──────── TASK MATERIAL ────────
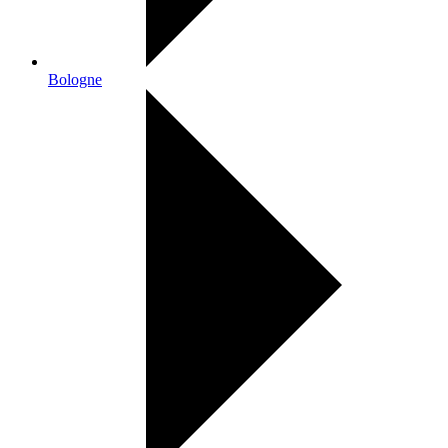
Bologne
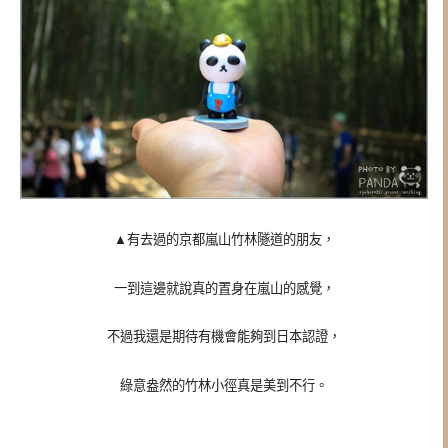
▲有去過的京都嵐山竹林隧道的朋友，
一到這邊就說真的置身在嵐山的感覺，
不過我還是期待有機會能夠到日本認證，
綠意盎然的竹林小徑真是美到不行。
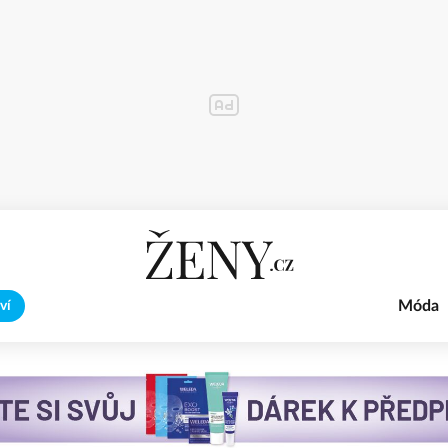
Móda
ví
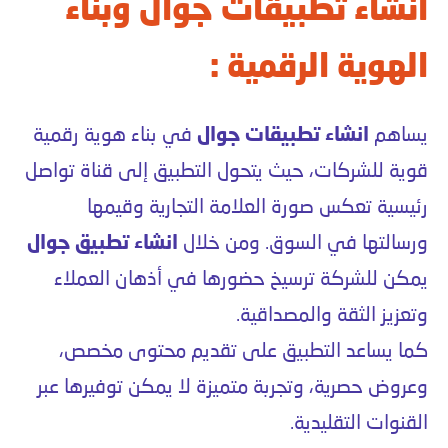
انشاء تطبيقات جوال وبناء
الهوية الرقمية :
يساهم
انشاء تطبيقات جوال
في بناء هوية رقمية
قوية للشركات، حيث يتحول التطبيق إلى قناة تواصل
رئيسية تعكس صورة العلامة التجارية وقيمها
ورسالتها في السوق. ومن خلال
انشاء تطبيق جوال
يمكن للشركة ترسيخ حضورها في أذهان العملاء
وتعزيز الثقة والمصداقية.
كما يساعد التطبيق على تقديم محتوى مخصص،
وعروض حصرية، وتجربة متميزة لا يمكن توفيرها عبر
القنوات التقليدية.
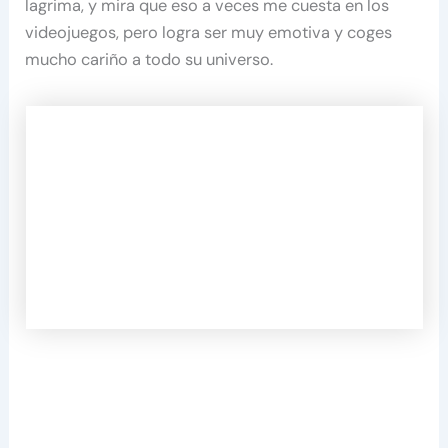
lagrima, y mira que eso a veces me cuesta en los
videojuegos, pero logra ser muy emotiva y coges
mucho cariño a todo su universo.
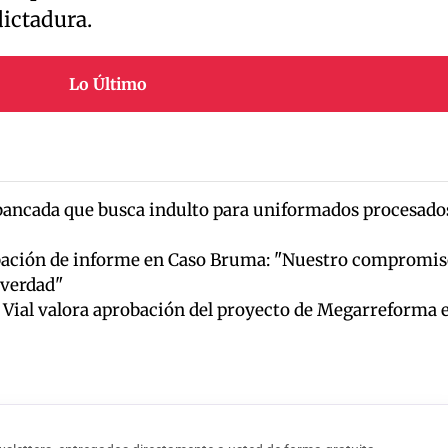
dictadura.
Lo Último
bancada que busca indulto para uniformados procesado
ación de informe en Caso Bruma: "Nuestro compromis
y verdad"
r Vial valora aprobación del proyecto de Megarreforma 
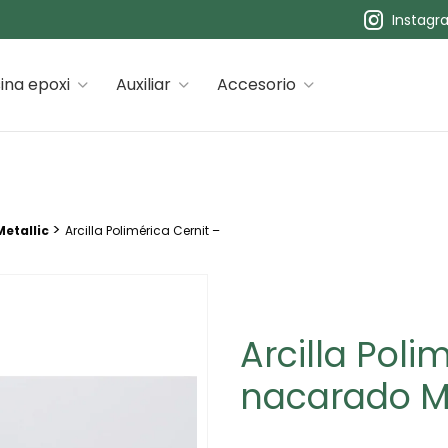
Instagr
 premiums
ina epoxi
Auxiliar
Accesorio
>
etallic
Arcilla Polimérica Cernit –
Arcilla Poli
nacarado Me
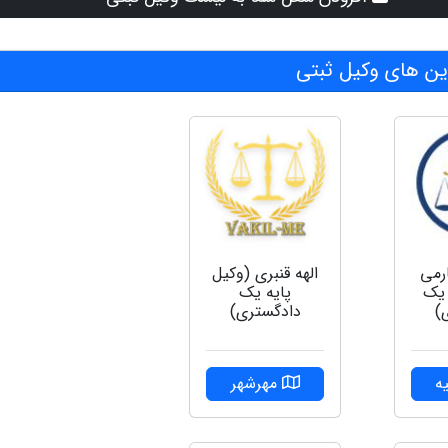
ن های وکیل ثبتی
رمی
الهه قنبری (وکیل
 یک
پایه یک
)
دادگستری)
ه
مهرشهر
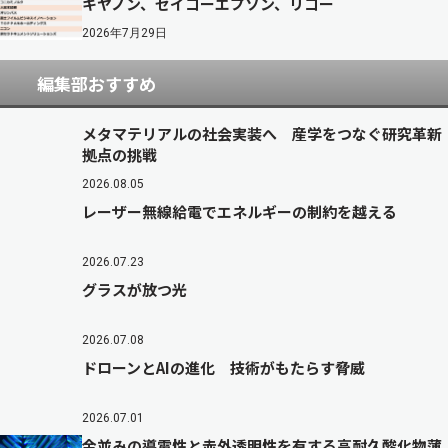
キヤノン、セイコーエプソン、リコー
2026年7月29日
編集部おすすめ
メタマテリアルの社会実装へ 産学をつなぐ研究革新
拠点の挑戦
2026.08.05
レーザー無線給電でエネルギーの制約を越える
2026.07.23
グラスが放つ光
2026.07.08
ドローンとAIの進化 技術がもたらす脅威
2026.07.01
金並みの導電性と赤外透明性を有する高耐久酸化物薄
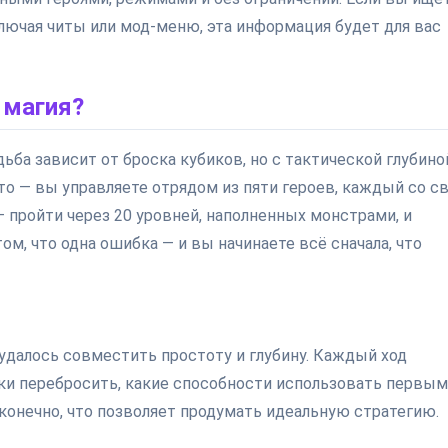
лючая читы или мод-меню, эта информация будет для вас
ё магия?
ьба зависит от броска кубиков, но с тактической глубино
это — вы управляете отрядом из пяти героев, каждый со с
— пройти через 20 уровней, наполненных монстрами, и
ом, что одна ошибка — и вы начинаете всё сначала, что
 удалось совместить простоту и глубину. Каждый ход
ки перебросить, какие способности использовать первы
онечно, что позволяет продумать идеальную стратегию.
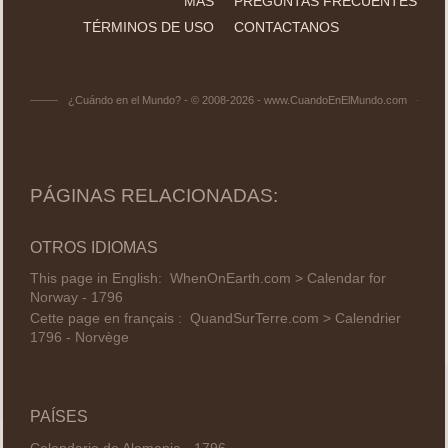
MÁS
PREGUNTAS FRECUENTES
TÉRMINOS DE USO
CONTACTANOS
¿Cuándo en el Mundo? - © 2008-2026 - www.CuandoEnElMundo.com
PÁGINAS RELACIONADAS:
OTROS IDIOMAS
This page in English:
WhenOnEarth.com > Calendar for
Norway - 1796
Cette page en français :
QuandSurTerre.com > Calendrier
1796 - Norvège
PAÍSES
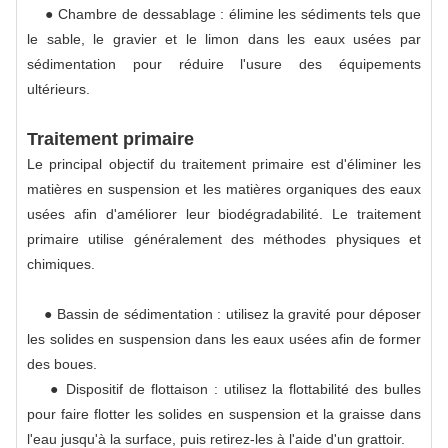
● Chambre de dessablage : élimine les sédiments tels que
le sable, le gravier et le limon dans les eaux usées par
sédimentation pour réduire l'usure des équipements
ultérieurs.
Traitement primaire
Le principal objectif du traitement primaire est d'éliminer les
matières en suspension et les matières organiques des eaux
usées afin d'améliorer leur biodégradabilité. Le traitement
primaire utilise généralement des méthodes physiques et
chimiques.
● Bassin de sédimentation : utilisez la gravité pour déposer
les solides en suspension dans les eaux usées afin de former
des boues.
● Dispositif de flottaison : utilisez la flottabilité des bulles
pour faire flotter les solides en suspension et la graisse dans
l'eau jusqu'à la surface, puis retirez-les à l'aide d'un grattoir.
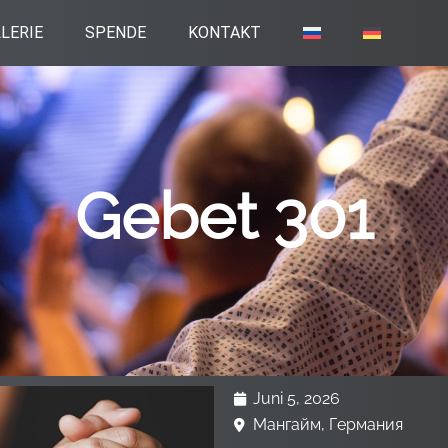
LERIE
SPENDE
KONTAKT
Gebet 301
Juni 5, 2026
Мангайм, Германия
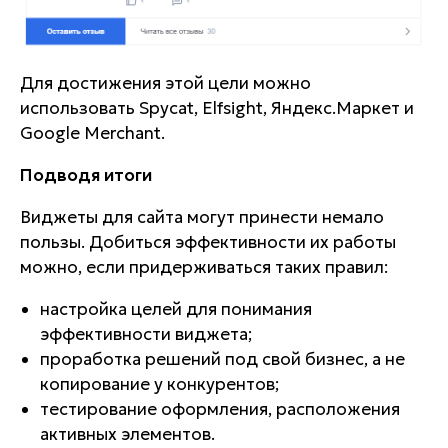
Для достижения этой цели можно
использовать Spycat, Elfsight, Яндекс.Маркет и
Google Merchant.
Подводя итоги
Виджеты для сайта могут принести немало
пользы. Добиться эффективности их работы
можно, если придерживаться таких правил:
настройка целей для понимания
эффективности виджета;
проработка решений под свой бизнес, а не
копирование у конкурентов;
тестирование оформления, расположения
активных элементов.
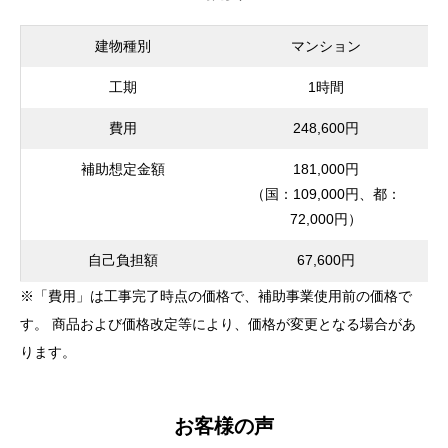
建物種別
マンション
工期
1時間
費用
248,600円
補助想定金額
181,000円
（国：109,000円、都：
72,000円）
自己負担額
67,600円
※「費用」は工事完了時点の価格で、補助事業使用前の価格で
す。 商品および価格改定等により、価格が変更となる場合があ
ります。
お客様の声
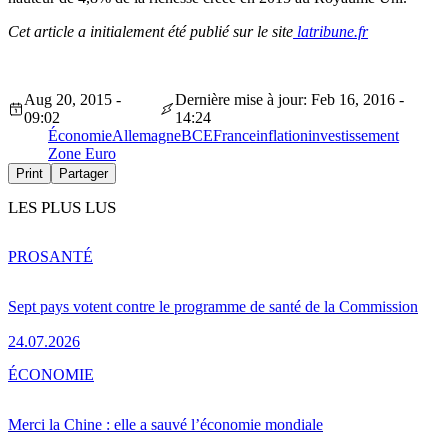
Cet article a initialement été publié sur le site
latribune.fr
Aug 20, 2015 -
Dernière mise à jour: Feb 16, 2016 -
09:02
14:24
Économie
Allemagne
BCE
France
inflation
investissement
Zone Euro
Print
Partager
LES PLUS LUS
PRO
SANTÉ
Sept pays votent contre le programme de santé de la Commission
24.07.2026
ÉCONOMIE
Merci la Chine : elle a sauvé l’économie mondiale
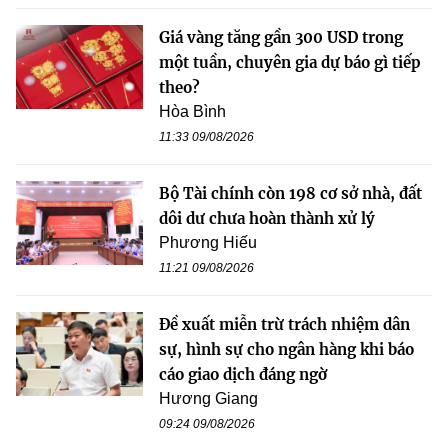
Giá vàng tăng gần 300 USD trong
một tuần, chuyên gia dự báo gì tiếp
theo?
Hòa Bình
11:33 09/08/2026
Bộ Tài chính còn 198 cơ sở nhà, đất
dôi dư chưa hoàn thành xử lý
Phương Hiếu
11:21 09/08/2026
Đề xuất miễn trừ trách nhiệm dân
sự, hình sự cho ngân hàng khi báo
cáo giao dịch đáng ngờ
Hương Giang
09:24 09/08/2026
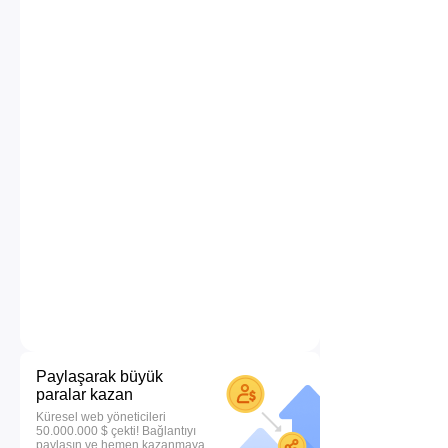
Paylaşarak büyük
paralar kazan
Küresel web yöneticileri
50.000.000 $ çekti! Bağlantıyı
paylaşın ve hemen kazanmaya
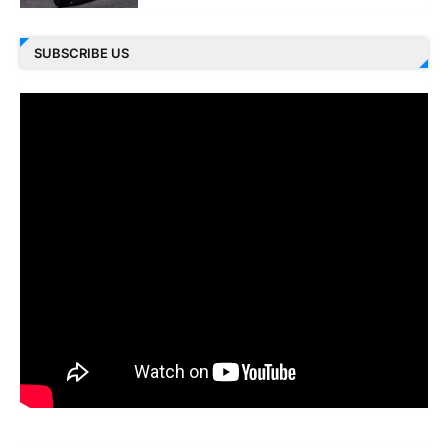
SUBSCRIBE US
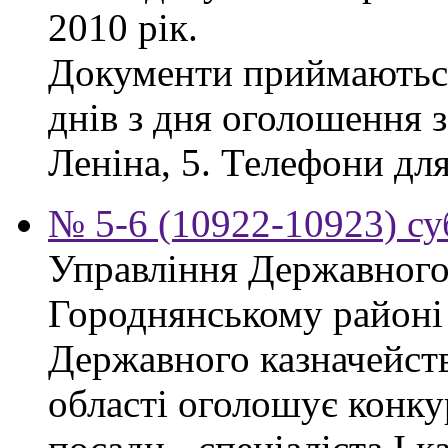
2010 рік.
Документи приймаються
днів з дня оголошення з
Леніна, 5. Телефони для
№ 5-6 (10922-10923) су
Управління Державного 
Городнянському районі
Державного казначейств
області оголошує конку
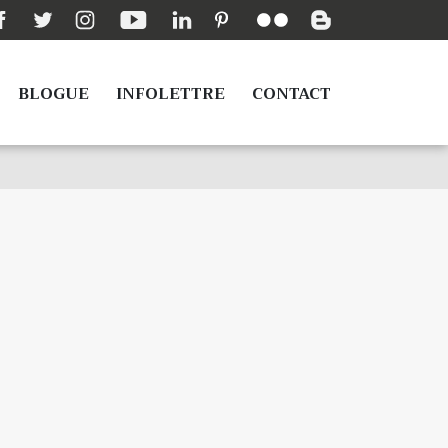
BLOGUE
INFOLETTRE
CONTACT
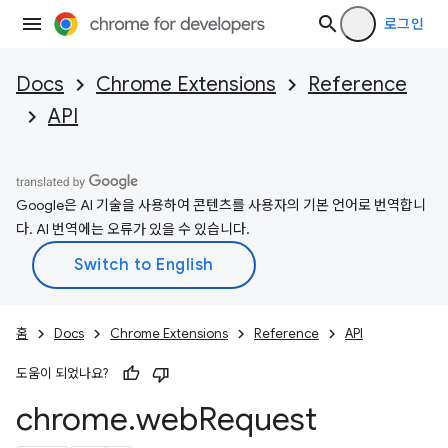
로그인
Docs
Chrome Extensions
Reference
API
Google은 AI 기술을 사용하여 콘텐츠를 사용자의 기본 언어로 번역합니
다. AI 번역에는 오류가 있을 수 있습니다.
홈
Docs
Chrome Extensions
Reference
API
도움이 되었나요?
chrome
.
web
Request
────────
TASK STATEMENT – The job is to copy each line from the material above that holds the word "يمكن".

SOLUTION BELOW –
يمكن للشركة ترسيخ حضورها في أذهان العملاء
وعروض حصرية، وتجربة متميزة لا يمكن توفيرها عبر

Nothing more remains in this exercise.